• **Aim of the task**
Count the lines in the listing below that contain the word "local". Reply with the number only.

** Opening Supplied information block **

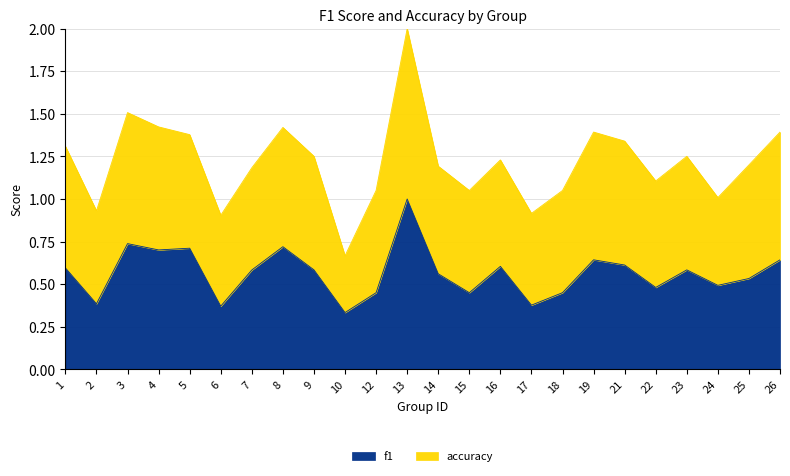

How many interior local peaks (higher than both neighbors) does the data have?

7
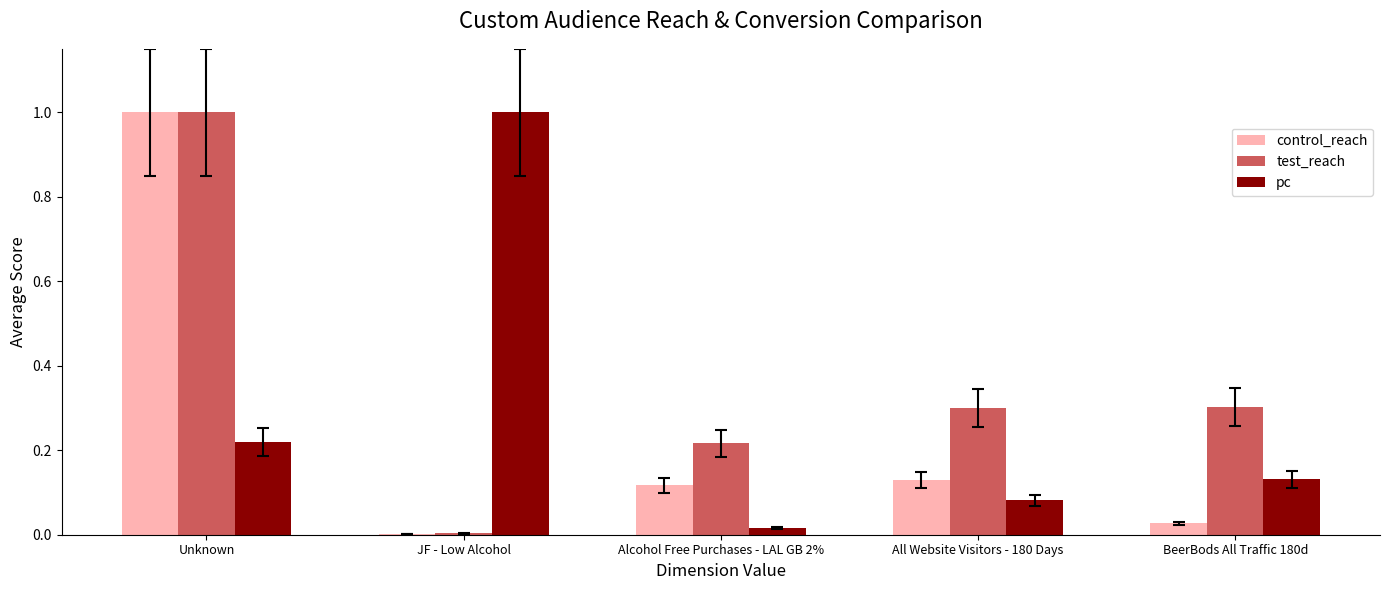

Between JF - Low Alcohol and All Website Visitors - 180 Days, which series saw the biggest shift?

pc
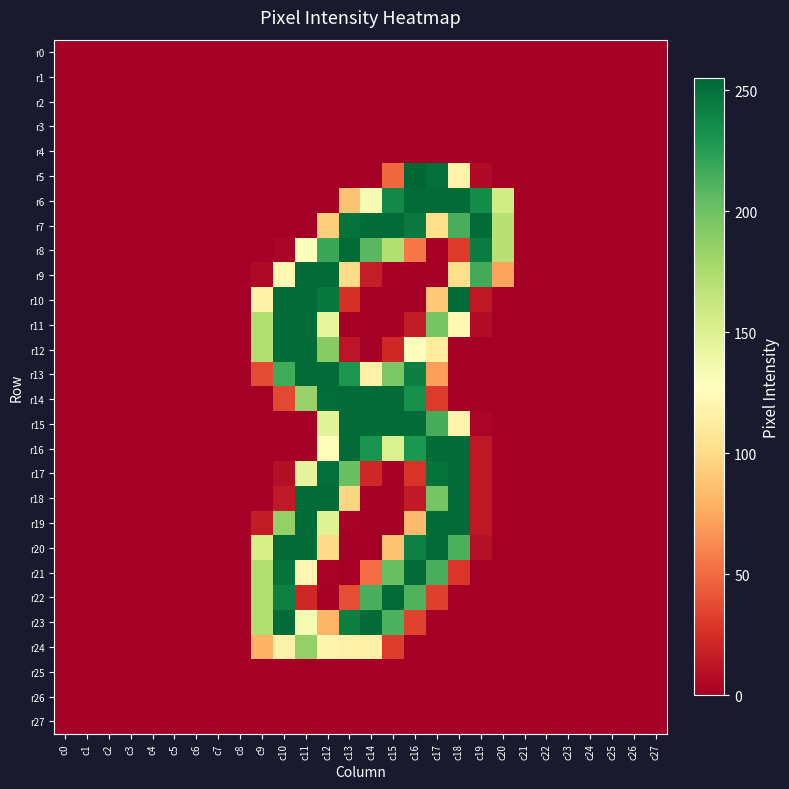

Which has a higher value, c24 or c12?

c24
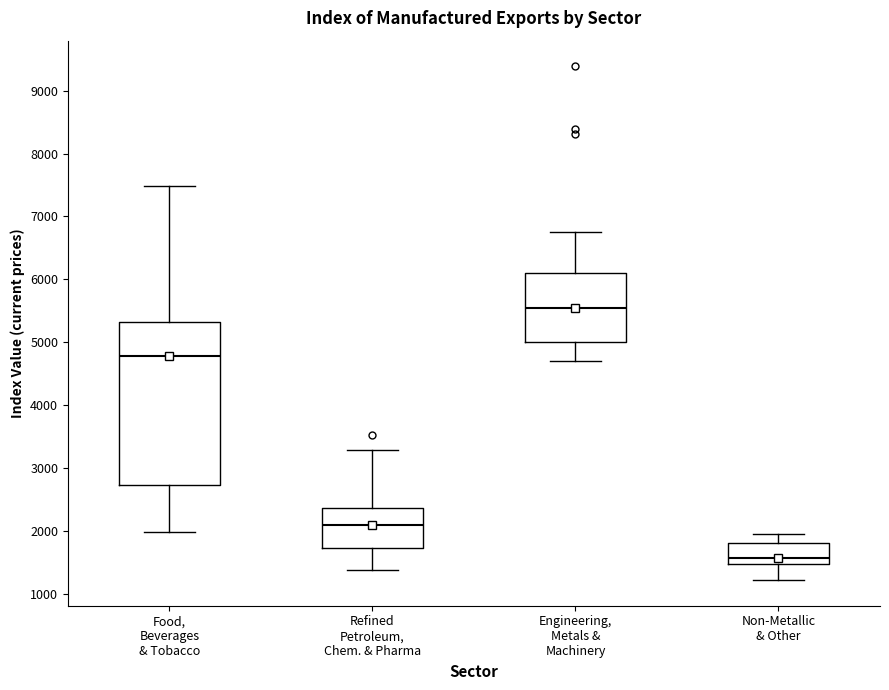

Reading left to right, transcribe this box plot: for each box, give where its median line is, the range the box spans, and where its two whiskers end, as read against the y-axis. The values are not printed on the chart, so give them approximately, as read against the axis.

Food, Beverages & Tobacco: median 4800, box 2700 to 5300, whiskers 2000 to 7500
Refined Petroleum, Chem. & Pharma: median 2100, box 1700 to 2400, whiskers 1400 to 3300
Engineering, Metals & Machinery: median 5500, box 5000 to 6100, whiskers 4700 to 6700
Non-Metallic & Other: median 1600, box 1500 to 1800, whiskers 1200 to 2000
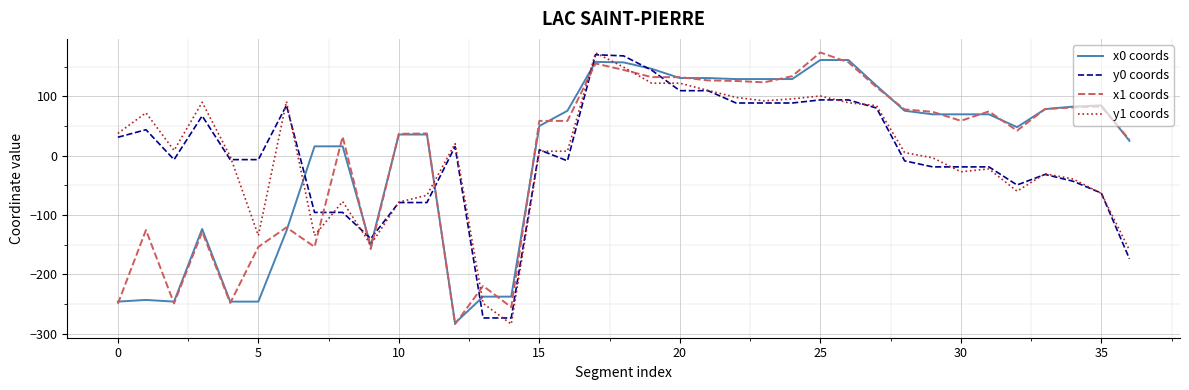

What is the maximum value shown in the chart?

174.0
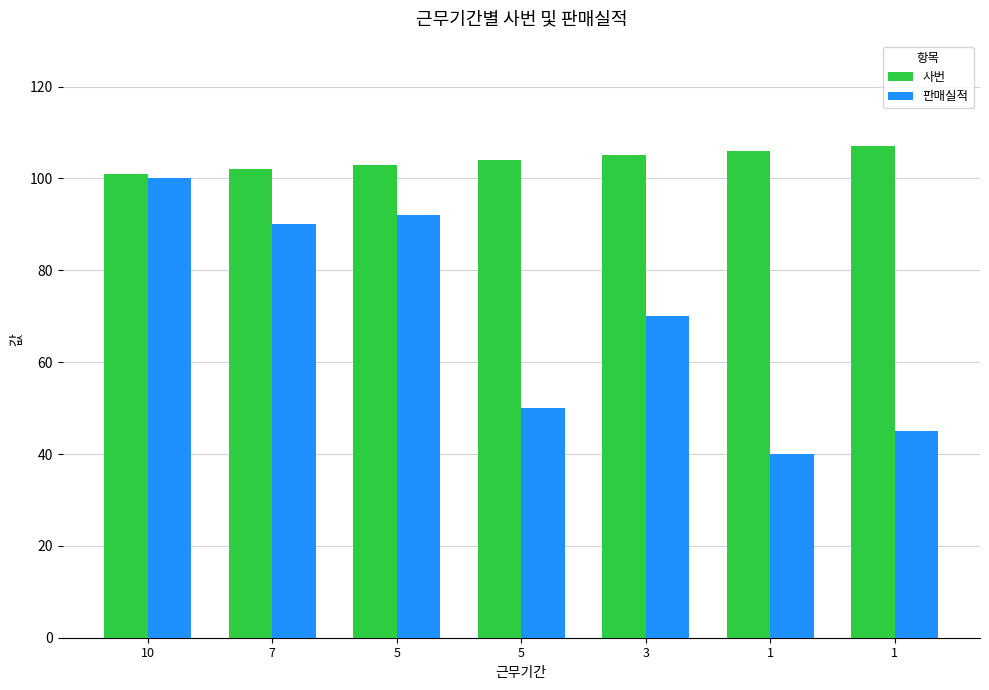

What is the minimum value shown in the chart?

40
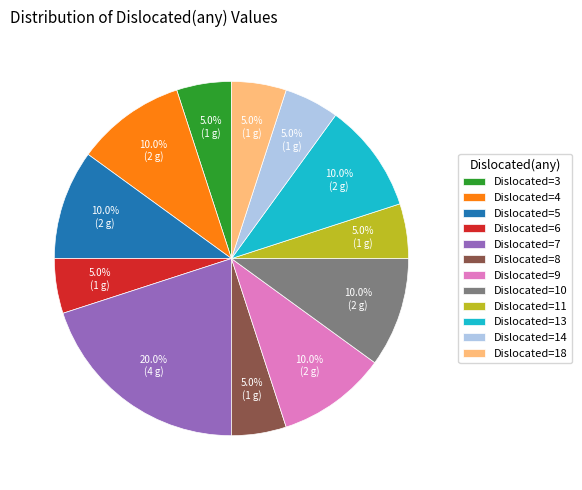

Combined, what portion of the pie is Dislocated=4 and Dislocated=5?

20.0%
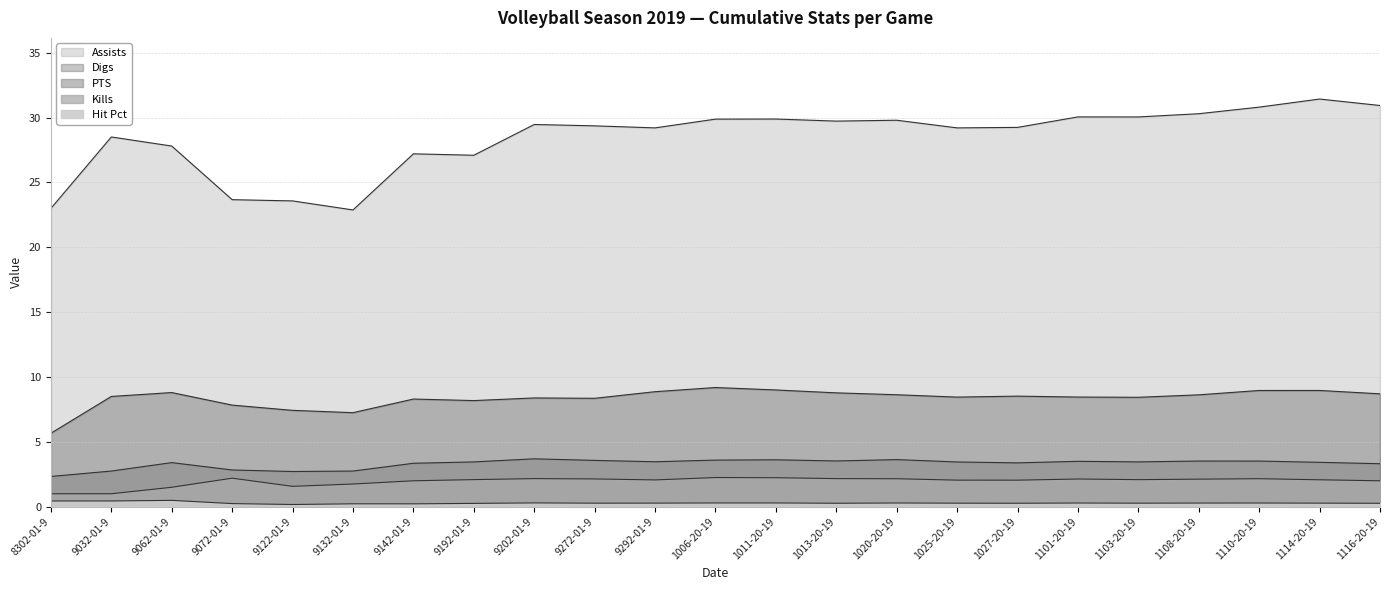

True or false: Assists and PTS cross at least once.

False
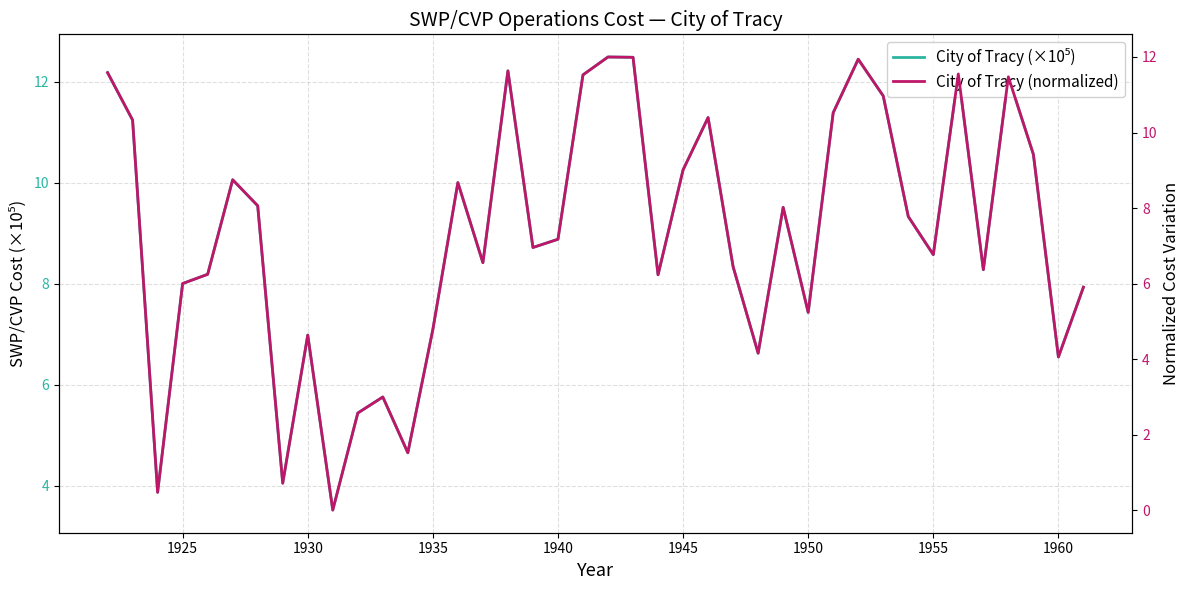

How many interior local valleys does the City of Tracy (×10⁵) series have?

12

** Closing Supplied information block **

• **Result**
2